Job> Extract from the data below, line for line, the part that opens with the line containing "Avo Pitagorico" and closes with the line containing "380В, 160 кВт", both included. Leave the pictures out.

Given records>

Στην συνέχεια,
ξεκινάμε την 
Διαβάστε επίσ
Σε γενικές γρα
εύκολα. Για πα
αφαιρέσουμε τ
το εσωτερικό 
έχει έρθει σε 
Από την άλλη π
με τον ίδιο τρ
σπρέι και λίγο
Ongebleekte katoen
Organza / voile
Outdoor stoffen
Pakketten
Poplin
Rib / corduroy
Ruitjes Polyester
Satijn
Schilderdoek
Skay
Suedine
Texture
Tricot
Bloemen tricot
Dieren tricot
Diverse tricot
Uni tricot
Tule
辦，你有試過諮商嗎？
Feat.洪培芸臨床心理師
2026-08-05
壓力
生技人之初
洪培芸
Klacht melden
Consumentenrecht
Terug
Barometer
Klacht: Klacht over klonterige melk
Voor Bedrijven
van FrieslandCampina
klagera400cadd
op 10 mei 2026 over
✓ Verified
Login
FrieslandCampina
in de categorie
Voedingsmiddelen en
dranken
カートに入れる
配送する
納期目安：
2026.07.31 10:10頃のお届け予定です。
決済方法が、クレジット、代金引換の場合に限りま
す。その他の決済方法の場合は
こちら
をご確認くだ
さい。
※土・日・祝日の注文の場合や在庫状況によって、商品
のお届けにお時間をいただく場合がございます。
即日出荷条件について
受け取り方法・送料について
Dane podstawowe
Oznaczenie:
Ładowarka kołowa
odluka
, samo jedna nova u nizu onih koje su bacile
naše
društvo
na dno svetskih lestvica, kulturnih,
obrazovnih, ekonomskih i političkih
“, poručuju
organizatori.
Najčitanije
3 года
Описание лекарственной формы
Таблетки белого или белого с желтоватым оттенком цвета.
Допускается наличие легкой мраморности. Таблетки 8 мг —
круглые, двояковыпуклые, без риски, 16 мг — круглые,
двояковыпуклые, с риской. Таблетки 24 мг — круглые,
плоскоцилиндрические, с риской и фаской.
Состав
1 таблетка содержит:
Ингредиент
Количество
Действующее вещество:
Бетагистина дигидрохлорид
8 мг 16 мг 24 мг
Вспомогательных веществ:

==

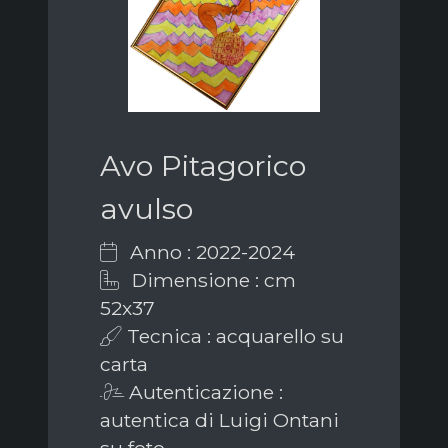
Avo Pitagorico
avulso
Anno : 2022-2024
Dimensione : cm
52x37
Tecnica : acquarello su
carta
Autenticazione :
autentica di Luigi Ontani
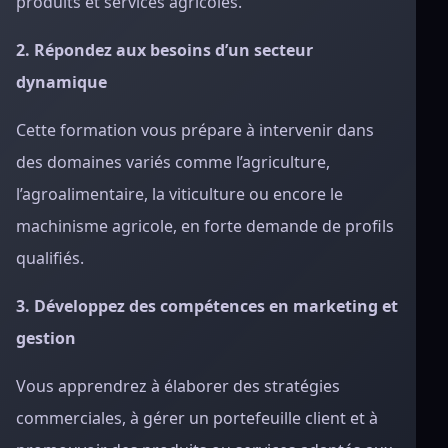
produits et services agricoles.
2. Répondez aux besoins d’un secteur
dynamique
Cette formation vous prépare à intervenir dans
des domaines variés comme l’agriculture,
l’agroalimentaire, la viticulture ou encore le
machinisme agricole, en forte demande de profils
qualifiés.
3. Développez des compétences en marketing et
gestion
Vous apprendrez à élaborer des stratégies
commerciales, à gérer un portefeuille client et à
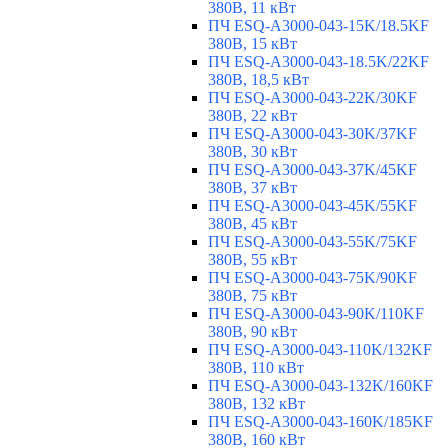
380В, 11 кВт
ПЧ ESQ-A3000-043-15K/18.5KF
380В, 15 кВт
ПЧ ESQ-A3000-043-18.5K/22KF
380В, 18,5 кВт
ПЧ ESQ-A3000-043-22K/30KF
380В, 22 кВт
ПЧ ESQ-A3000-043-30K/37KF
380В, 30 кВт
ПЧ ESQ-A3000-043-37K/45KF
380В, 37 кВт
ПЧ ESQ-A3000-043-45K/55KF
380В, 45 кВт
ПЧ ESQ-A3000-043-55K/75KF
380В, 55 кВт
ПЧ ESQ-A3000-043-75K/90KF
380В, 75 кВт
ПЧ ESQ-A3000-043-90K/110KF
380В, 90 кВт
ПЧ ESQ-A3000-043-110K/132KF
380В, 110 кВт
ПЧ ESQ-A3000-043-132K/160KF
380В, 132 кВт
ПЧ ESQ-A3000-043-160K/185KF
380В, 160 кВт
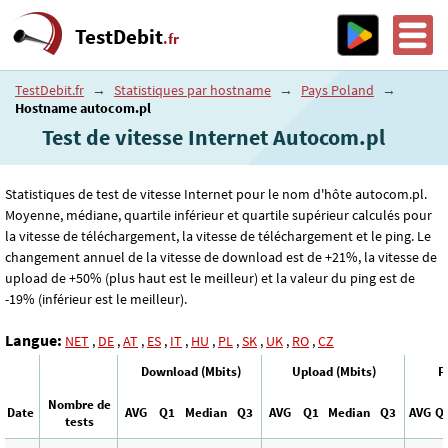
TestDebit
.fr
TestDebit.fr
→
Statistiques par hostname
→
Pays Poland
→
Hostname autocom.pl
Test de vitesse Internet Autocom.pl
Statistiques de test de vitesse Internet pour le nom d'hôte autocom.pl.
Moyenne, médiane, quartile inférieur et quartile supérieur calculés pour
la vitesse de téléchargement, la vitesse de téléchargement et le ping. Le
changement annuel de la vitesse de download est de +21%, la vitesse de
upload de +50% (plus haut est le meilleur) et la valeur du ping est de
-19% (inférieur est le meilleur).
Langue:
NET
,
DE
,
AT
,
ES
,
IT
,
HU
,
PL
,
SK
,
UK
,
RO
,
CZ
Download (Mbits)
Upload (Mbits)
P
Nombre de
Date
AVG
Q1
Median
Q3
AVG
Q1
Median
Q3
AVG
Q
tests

Answer box>
Avo Pitagorico
avulso
Anno : 2022-2024
Dimensione : cm
52x37
Tecnica : acquarello su
carta
Autenticazione :
autentica di Luigi Ontani
produits et services agricoles.
2. Répondez aux besoins d’un secteur
dynamique
Cette formation vous prépare à intervenir dans
des domaines variés comme l’agriculture,
l’agroalimentaire, la viticulture ou encore le
machinisme agricole, en forte demande de profils
qualifiés.
3. Développez des compétences en marketing et
gestion
Vous apprendrez à élaborer des stratégies
commerciales, à gérer un portefeuille client et à
380В, 11 кВт
ПЧ ESQ-A3000-043-15K/18.5KF
380В, 15 кВт
ПЧ ESQ-A3000-043-18.5K/22KF
380В, 18,5 кВт
ПЧ ESQ-A3000-043-22K/30KF
380В, 22 кВт
ПЧ ESQ-A3000-043-30K/37KF
380В, 30 кВт
ПЧ ESQ-A3000-043-37K/45KF
380В, 37 кВт
ПЧ ESQ-A3000-043-45K/55KF
380В, 45 кВт
ПЧ ESQ-A3000-043-55K/75KF
380В, 55 кВт
ПЧ ESQ-A3000-043-75K/90KF
380В, 75 кВт
ПЧ ESQ-A3000-043-90K/110KF
380В, 90 кВт
ПЧ ESQ-A3000-043-110K/132KF
380В, 110 кВт
ПЧ ESQ-A3000-043-132K/160KF
380В, 132 кВт
ПЧ ESQ-A3000-043-160K/185KF
380В, 160 кВт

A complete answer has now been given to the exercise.